### WORK ITEM
Rewrite the full material exactly; no line may be skipped.
────────
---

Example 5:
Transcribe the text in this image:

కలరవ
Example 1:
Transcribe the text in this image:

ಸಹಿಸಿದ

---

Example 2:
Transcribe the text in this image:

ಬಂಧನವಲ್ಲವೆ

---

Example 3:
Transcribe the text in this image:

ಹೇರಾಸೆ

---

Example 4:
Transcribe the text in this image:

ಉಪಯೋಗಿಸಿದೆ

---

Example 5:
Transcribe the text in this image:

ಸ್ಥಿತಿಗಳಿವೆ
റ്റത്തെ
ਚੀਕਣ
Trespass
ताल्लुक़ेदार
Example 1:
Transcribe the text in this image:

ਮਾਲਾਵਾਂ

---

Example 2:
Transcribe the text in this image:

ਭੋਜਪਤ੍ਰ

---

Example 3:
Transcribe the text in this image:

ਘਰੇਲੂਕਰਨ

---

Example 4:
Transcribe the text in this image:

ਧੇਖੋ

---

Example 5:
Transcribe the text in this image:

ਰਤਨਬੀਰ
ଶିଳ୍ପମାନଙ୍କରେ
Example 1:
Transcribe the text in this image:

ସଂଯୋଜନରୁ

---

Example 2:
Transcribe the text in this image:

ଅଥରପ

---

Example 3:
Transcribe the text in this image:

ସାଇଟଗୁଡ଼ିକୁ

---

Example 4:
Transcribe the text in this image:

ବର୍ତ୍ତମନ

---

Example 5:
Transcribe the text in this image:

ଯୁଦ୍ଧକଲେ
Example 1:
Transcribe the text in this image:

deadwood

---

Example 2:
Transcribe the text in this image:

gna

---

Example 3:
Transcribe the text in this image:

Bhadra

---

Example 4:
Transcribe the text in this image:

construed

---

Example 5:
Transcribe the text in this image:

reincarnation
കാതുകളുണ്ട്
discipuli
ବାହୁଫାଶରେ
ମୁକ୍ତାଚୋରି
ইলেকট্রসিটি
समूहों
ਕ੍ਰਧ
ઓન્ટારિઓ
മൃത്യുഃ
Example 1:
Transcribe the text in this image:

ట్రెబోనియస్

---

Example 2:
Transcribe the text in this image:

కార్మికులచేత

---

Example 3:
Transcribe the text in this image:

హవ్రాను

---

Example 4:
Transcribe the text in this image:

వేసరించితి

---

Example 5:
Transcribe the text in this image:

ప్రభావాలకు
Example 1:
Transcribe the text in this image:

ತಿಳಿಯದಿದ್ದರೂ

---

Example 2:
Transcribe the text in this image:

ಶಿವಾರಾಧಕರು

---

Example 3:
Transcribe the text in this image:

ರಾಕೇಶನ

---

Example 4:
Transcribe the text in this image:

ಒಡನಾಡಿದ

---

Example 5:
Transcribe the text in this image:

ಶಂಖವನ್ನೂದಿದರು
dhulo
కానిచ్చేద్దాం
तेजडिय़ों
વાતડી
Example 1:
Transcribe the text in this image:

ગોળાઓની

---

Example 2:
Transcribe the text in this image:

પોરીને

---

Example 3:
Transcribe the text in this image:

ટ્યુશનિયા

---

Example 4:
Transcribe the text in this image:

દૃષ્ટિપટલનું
────────
### ANSWER BOX
---

Example 5:
Transcribe the text in this image:

కలరవ
Example 1:
Transcribe the text in this image:

ಸಹಿಸಿದ

---

Example 2:
Transcribe the text in this image:

ಬಂಧನವಲ್ಲವೆ

---

Example 3:
Transcribe the text in this image:

ಹೇರಾಸೆ

---

Example 4:
Transcribe the text in this image:

ಉಪಯೋಗಿಸಿದೆ

---

Example 5:
Transcribe the text in this image:

ಸ್ಥಿತಿಗಳಿವೆ
റ്റത്തെ
ਚੀਕਣ
Trespass
ताल्लुक़ेदार
Example 1:
Transcribe the text in this image:

ਮਾਲਾਵਾਂ

---

Example 2:
Transcribe the text in this image:

ਭੋਜਪਤ੍ਰ

---

Example 3:
Transcribe the text in this image:

ਘਰੇਲੂਕਰਨ

---

Example 4:
Transcribe the text in this image:

ਧੇਖੋ

---

Example 5:
Transcribe the text in this image:

ਰਤਨਬੀਰ
ଶିଳ୍ପମାନଙ୍କରେ
Example 1:
Transcribe the text in this image:

ସଂଯୋଜନରୁ

---

Example 2:
Transcribe the text in this image:

ଅଥରପ

---

Example 3:
Transcribe the text in this image:

ସାଇଟଗୁଡ଼ିକୁ

---

Example 4:
Transcribe the text in this image:

ବର୍ତ୍ତମନ

---

Example 5:
Transcribe the text in this image:

ଯୁଦ୍ଧକଲେ
Example 1:
Transcribe the text in this image:

deadwood

---

Example 2:
Transcribe the text in this image:

gna

---

Example 3:
Transcribe the text in this image:

Bhadra

---

Example 4:
Transcribe the text in this image:

construed

---

Example 5:
Transcribe the text in this image:

reincarnation
കാതുകളുണ്ട്
discipuli
ବାହୁଫାଶରେ
ମୁକ୍ତାଚୋରି
ইলেকট্রসিটি
समूहों
ਕ੍ਰਧ
ઓન્ટારિઓ
മൃത്യുഃ
Example 1:
Transcribe the text in this image:

ట్రెబోనియస్

---

Example 2:
Transcribe the text in this image:

కార్మికులచేత

---

Example 3:
Transcribe the text in this image:

హవ్రాను

---

Example 4:
Transcribe the text in this image:

వేసరించితి

---

Example 5:
Transcribe the text in this image:

ప్రభావాలకు
Example 1:
Transcribe the text in this image:

ತಿಳಿಯದಿದ್ದರೂ

---

Example 2:
Transcribe the text in this image:

ಶಿವಾರಾಧಕರು

---

Example 3:
Transcribe the text in this image:

ರಾಕೇಶನ

---

Example 4:
Transcribe the text in this image:

ಒಡನಾಡಿದ

---

Example 5:
Transcribe the text in this image:

ಶಂಖವನ್ನೂದಿದರು
dhulo
కానిచ్చేద్దాం
तेजडिय़ों
વાતડી
Example 1:
Transcribe the text in this image:

ગોળાઓની

---

Example 2:
Transcribe the text in this image:

પોરીને

---

Example 3:
Transcribe the text in this image:

ટ્યુશનિયા

---

Example 4:
Transcribe the text in this image:

દૃષ્ટિપટલનું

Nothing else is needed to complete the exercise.